-- EXERCISE PROMPT --
The reply must contain exactly the lines below from the one with "45: (564, 103, 3.03)" down to the one with "48: (724, 297, 2.80)", both included, and nothing more; please omit the pictures.
-- Opening Marker --
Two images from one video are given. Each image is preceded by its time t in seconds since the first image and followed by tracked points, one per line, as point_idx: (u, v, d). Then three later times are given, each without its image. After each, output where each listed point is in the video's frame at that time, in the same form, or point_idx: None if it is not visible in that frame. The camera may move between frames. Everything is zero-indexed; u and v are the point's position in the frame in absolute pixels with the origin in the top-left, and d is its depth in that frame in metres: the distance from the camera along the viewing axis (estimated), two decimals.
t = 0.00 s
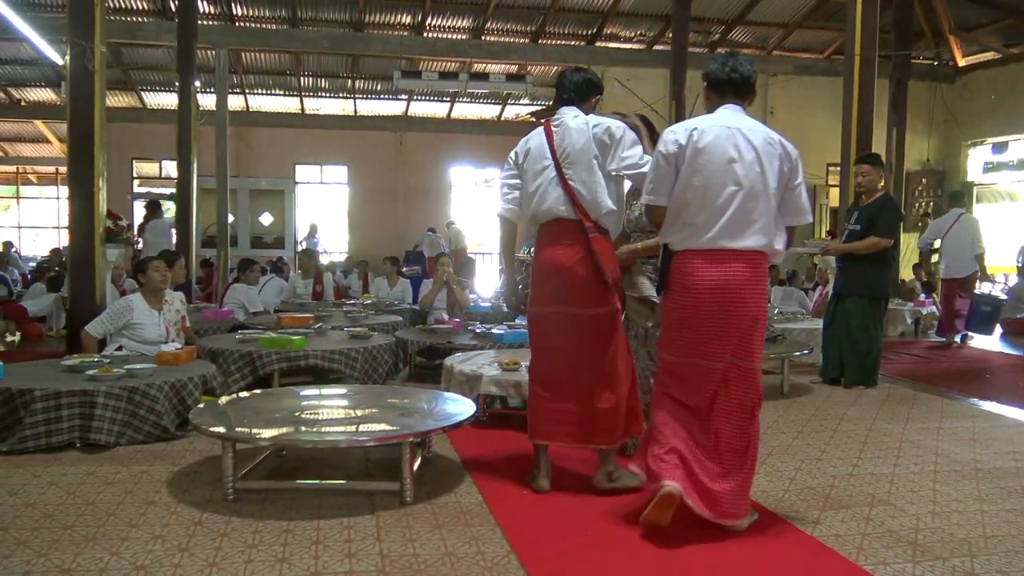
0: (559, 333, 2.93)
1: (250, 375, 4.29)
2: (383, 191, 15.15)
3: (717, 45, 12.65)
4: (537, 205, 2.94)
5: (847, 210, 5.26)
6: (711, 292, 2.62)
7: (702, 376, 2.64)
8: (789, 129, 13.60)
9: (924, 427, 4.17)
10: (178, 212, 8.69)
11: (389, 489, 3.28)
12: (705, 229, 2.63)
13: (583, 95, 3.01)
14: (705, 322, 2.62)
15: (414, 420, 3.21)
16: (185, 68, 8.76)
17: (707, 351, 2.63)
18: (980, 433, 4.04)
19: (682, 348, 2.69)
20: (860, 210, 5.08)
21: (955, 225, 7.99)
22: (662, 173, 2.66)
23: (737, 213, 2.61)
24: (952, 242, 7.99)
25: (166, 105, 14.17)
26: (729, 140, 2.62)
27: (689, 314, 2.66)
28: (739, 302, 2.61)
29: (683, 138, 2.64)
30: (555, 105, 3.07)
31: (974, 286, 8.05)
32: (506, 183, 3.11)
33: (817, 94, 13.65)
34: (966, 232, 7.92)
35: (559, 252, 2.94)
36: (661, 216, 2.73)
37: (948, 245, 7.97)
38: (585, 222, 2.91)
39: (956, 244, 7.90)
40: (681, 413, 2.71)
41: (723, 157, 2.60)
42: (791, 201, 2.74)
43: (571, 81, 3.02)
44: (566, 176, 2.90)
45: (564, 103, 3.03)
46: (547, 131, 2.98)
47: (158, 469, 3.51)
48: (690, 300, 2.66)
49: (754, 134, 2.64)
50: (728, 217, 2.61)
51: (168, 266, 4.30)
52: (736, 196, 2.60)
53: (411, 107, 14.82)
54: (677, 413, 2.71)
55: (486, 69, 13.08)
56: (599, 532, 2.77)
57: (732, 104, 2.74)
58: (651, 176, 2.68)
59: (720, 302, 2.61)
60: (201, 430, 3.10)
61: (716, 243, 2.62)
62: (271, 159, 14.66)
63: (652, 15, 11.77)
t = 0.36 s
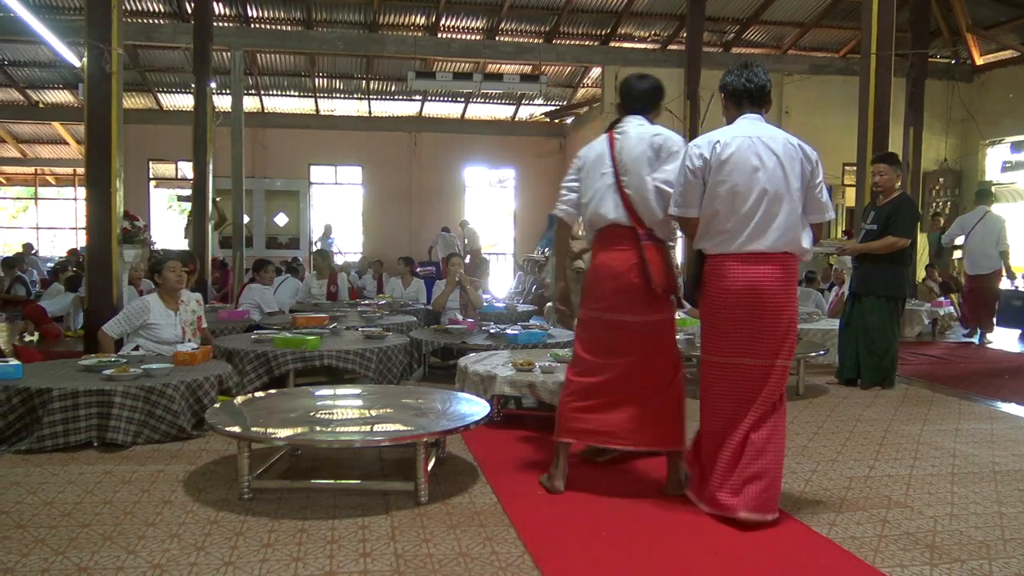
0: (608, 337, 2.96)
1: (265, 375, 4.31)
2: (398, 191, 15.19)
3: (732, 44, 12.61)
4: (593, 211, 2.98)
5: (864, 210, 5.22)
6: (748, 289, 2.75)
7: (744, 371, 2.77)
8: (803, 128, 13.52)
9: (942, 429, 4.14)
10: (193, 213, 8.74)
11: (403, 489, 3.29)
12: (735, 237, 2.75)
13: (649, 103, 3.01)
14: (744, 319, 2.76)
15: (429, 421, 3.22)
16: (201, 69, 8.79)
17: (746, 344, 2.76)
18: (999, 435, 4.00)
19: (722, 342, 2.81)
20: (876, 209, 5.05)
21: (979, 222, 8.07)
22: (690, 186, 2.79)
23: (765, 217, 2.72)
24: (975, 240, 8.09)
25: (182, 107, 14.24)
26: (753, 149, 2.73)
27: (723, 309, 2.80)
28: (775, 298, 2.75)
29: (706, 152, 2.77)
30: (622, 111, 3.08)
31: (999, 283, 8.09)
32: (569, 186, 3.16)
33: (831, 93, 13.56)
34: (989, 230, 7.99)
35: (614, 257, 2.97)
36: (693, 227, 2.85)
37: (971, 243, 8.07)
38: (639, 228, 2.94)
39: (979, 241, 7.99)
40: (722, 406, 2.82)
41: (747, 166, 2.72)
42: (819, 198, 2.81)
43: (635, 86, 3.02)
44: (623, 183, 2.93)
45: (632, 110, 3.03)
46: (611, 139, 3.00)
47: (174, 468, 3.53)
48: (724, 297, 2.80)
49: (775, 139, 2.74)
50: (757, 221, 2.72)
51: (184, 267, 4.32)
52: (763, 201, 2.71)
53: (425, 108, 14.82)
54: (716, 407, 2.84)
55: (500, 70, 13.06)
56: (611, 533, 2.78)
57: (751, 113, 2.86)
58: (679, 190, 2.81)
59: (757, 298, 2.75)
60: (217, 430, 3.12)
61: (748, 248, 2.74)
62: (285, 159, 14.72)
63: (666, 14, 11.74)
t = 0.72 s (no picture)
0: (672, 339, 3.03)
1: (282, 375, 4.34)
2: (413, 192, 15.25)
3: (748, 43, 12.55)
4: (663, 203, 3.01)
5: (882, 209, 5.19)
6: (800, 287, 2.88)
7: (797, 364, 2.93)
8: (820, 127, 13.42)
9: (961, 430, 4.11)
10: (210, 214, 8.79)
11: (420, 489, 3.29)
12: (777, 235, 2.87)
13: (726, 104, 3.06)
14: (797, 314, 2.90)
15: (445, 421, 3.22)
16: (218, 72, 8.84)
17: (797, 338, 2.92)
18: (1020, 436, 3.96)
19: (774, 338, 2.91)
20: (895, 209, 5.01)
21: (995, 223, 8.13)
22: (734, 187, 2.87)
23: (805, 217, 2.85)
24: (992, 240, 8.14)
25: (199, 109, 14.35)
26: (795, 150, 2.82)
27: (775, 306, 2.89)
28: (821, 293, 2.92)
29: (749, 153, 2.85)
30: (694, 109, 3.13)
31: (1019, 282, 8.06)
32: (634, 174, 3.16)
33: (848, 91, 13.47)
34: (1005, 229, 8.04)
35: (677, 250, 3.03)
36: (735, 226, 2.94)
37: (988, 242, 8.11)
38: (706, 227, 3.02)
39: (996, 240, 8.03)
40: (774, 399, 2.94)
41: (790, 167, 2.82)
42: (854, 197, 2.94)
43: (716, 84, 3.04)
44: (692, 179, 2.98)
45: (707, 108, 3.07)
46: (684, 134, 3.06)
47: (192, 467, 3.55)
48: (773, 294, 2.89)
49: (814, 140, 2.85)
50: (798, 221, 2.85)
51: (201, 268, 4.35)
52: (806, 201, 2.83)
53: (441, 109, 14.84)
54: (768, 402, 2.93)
-- Closing Marker --
-- Opening Marker --
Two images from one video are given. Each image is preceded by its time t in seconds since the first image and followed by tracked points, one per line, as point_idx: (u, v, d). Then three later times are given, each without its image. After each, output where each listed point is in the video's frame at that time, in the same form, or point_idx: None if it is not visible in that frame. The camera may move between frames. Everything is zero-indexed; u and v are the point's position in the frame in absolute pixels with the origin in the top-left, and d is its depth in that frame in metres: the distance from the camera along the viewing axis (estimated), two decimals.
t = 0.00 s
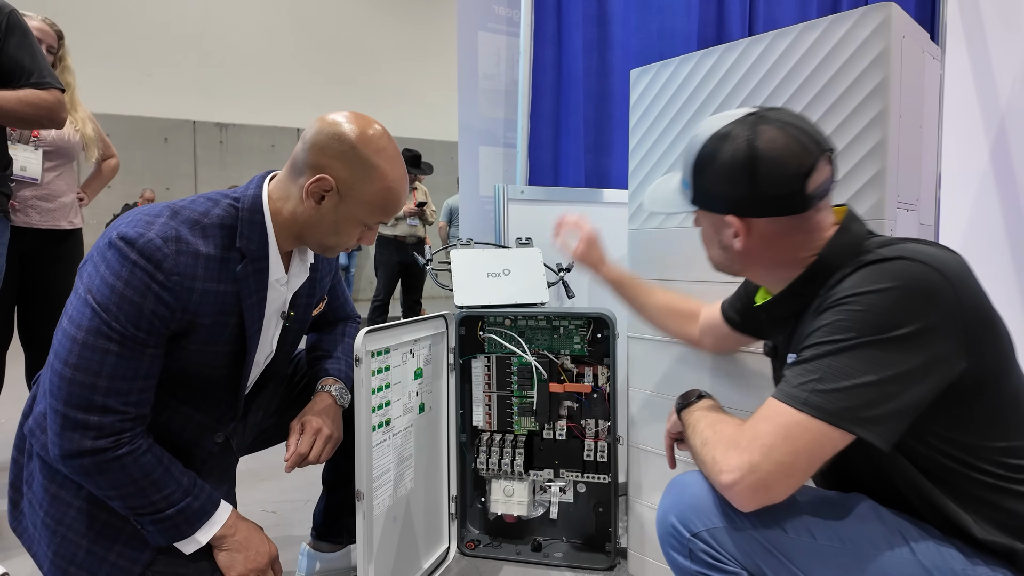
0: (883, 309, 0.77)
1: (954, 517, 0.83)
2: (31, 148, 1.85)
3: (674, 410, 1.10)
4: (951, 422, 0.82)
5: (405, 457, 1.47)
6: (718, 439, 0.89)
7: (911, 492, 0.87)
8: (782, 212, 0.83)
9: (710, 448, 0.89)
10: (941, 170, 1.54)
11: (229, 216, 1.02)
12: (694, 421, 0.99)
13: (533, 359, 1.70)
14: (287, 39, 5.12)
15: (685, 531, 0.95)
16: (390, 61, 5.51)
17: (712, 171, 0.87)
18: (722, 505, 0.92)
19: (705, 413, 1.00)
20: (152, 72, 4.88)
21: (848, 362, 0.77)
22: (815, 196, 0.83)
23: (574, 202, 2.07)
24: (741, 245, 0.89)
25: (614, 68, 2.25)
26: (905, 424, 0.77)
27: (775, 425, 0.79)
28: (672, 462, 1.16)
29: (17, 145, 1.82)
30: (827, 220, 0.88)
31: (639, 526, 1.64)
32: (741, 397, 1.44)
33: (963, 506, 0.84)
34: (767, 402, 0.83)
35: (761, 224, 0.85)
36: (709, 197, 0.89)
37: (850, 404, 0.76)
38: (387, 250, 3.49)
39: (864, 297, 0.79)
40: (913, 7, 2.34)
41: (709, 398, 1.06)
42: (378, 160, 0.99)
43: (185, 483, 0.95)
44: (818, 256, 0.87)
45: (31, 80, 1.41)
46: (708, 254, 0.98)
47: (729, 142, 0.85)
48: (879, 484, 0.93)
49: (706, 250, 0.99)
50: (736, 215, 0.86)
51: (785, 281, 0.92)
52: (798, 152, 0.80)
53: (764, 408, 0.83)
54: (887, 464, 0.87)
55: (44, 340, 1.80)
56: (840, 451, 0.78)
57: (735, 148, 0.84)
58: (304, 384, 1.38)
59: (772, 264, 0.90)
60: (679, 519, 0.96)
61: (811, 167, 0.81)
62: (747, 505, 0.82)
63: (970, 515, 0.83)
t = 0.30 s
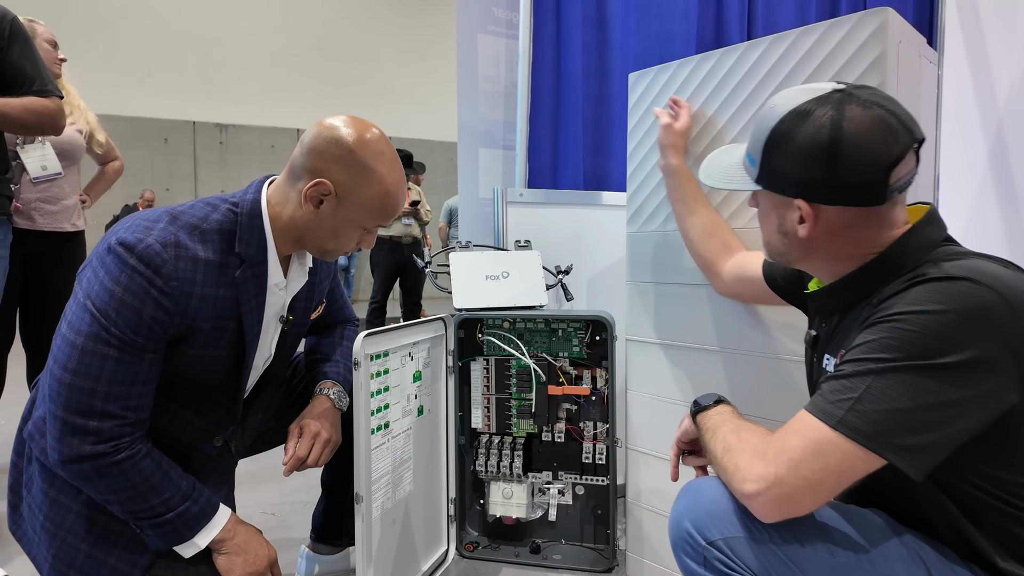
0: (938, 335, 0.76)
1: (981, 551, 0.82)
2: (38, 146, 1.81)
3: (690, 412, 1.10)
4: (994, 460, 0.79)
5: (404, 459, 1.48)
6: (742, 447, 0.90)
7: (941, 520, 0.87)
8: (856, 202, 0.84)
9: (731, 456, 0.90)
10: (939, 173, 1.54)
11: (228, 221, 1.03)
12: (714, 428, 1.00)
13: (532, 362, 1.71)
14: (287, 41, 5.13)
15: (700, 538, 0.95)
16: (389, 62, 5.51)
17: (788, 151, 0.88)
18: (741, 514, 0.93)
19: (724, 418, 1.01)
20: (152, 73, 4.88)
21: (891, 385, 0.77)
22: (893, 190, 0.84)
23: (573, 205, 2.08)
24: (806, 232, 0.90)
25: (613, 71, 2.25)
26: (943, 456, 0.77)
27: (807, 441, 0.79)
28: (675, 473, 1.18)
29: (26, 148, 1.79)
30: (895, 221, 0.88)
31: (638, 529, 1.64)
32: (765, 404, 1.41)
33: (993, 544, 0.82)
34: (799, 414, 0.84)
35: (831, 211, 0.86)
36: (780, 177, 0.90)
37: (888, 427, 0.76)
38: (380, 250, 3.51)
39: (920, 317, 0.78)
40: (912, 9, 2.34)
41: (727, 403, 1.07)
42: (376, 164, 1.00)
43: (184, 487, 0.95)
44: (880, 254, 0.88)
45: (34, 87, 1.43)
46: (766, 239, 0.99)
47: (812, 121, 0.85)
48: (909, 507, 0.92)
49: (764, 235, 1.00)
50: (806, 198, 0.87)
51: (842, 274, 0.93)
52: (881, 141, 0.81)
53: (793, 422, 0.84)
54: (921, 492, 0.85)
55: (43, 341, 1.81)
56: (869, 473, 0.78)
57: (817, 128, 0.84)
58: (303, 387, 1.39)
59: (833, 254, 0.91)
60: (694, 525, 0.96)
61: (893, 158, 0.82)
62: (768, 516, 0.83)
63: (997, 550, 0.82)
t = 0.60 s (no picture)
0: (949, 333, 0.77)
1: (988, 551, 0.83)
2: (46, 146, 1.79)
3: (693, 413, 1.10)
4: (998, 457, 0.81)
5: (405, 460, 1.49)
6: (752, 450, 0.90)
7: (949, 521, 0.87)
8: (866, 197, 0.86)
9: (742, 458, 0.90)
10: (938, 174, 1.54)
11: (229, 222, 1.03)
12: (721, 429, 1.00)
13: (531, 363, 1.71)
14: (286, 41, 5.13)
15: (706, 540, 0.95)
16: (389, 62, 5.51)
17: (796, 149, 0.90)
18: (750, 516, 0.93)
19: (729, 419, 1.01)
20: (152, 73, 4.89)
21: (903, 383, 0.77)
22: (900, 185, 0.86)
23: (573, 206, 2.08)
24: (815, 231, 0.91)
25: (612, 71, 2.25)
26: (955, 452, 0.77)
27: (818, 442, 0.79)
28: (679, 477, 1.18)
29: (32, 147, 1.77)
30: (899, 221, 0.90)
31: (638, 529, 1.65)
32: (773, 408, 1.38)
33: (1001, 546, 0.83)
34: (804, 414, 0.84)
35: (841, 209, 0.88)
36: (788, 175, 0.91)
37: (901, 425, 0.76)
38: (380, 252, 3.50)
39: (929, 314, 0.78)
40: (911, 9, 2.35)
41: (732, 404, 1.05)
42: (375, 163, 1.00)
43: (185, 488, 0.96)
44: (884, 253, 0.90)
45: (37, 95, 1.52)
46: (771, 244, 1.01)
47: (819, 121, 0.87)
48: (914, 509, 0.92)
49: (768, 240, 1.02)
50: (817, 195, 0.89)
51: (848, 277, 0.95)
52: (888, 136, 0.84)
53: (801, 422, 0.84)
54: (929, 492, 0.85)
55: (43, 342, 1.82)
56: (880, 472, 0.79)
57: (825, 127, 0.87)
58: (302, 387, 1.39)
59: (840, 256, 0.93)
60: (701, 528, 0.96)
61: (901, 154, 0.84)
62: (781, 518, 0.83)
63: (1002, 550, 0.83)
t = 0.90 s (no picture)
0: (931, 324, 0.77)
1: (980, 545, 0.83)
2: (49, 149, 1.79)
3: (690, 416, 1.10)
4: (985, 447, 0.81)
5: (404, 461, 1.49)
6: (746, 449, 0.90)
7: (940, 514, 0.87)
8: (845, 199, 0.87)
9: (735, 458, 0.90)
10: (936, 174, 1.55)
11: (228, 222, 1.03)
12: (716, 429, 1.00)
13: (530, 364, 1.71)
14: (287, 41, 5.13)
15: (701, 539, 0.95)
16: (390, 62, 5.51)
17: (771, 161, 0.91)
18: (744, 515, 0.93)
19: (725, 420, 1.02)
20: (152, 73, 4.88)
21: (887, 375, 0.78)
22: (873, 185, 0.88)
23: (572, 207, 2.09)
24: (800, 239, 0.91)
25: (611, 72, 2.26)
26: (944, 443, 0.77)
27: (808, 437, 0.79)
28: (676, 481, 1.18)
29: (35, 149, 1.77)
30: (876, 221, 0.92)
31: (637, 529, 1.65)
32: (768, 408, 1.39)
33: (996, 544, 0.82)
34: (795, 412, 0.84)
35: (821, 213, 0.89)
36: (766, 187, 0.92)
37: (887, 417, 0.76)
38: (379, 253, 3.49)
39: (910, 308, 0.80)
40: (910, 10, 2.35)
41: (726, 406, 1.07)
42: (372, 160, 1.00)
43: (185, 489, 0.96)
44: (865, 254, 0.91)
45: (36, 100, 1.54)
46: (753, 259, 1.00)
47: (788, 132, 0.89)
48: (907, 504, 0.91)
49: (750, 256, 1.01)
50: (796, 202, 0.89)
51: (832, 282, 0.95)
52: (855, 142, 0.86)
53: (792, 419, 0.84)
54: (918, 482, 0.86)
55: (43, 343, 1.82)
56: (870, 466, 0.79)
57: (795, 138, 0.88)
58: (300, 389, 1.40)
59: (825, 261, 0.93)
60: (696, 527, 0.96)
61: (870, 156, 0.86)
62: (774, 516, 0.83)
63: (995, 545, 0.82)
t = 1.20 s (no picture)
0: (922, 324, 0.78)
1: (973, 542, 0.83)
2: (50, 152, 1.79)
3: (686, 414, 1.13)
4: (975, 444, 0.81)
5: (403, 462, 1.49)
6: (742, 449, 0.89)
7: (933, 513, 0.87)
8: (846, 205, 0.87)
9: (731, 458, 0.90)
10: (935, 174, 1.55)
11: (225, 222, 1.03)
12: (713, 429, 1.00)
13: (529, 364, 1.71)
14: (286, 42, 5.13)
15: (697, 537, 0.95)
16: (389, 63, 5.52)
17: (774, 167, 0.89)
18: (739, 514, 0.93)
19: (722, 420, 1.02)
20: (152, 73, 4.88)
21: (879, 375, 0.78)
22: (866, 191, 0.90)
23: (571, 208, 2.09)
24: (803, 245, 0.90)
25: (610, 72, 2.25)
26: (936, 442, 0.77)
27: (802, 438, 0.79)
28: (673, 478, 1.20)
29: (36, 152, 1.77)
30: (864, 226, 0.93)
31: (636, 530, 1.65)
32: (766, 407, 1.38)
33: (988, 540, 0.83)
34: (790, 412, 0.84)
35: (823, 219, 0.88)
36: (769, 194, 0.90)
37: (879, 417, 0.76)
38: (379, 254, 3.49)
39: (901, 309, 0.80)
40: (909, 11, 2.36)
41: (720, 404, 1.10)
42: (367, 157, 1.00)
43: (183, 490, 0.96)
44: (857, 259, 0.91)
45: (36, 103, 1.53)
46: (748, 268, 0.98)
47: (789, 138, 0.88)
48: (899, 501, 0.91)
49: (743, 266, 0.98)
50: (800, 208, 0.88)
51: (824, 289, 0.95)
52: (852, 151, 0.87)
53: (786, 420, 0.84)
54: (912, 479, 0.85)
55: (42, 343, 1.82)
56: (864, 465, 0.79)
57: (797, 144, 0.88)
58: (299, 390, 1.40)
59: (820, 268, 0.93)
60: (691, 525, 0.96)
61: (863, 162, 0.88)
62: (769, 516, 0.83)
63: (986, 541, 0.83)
-- Closing Marker --
-- ANSWER BOX --
45: (564, 103, 3.03)
46: (547, 131, 2.98)
47: (158, 469, 3.51)
48: (690, 300, 2.66)
49: (754, 134, 2.64)
50: (728, 217, 2.61)
51: (168, 266, 4.30)
52: (736, 196, 2.60)
53: (411, 107, 14.82)
54: (677, 413, 2.71)
55: (486, 69, 13.08)
56: (599, 532, 2.77)
57: (732, 104, 2.74)
58: (651, 176, 2.68)
59: (720, 302, 2.61)
60: (201, 430, 3.10)
61: (716, 243, 2.62)
62: (271, 159, 14.66)
63: (652, 15, 11.77)
t = 0.36 s
0: (608, 337, 2.96)
1: (265, 375, 4.31)
2: (398, 191, 15.19)
3: (732, 44, 12.61)
4: (593, 211, 2.98)
5: (864, 210, 5.22)
6: (748, 289, 2.75)
7: (744, 371, 2.77)
8: (803, 128, 13.52)
9: (942, 429, 4.14)
10: (193, 213, 8.74)
11: (403, 489, 3.29)
12: (735, 237, 2.75)
13: (649, 103, 3.01)
14: (744, 319, 2.76)
15: (429, 421, 3.22)
16: (201, 69, 8.79)
17: (746, 344, 2.76)
18: (999, 435, 4.00)
19: (722, 342, 2.81)
20: (876, 209, 5.05)
21: (979, 222, 8.07)
22: (690, 186, 2.79)
23: (765, 217, 2.72)
24: (975, 240, 8.09)
25: (182, 107, 14.24)
26: (753, 149, 2.73)
27: (723, 309, 2.80)
28: (775, 298, 2.75)
29: (706, 152, 2.77)
30: (622, 111, 3.08)
31: (999, 283, 8.09)
32: (569, 186, 3.16)
33: (831, 93, 13.56)
34: (989, 230, 7.99)
35: (614, 257, 2.97)
36: (693, 227, 2.85)
37: (971, 243, 8.07)
38: (639, 228, 2.94)
39: (979, 241, 7.99)
40: (722, 406, 2.82)
41: (747, 166, 2.72)
42: (819, 198, 2.81)
43: (635, 86, 3.02)
44: (623, 183, 2.93)
45: (632, 110, 3.03)
46: (611, 139, 3.00)
47: (174, 468, 3.53)
48: (724, 297, 2.80)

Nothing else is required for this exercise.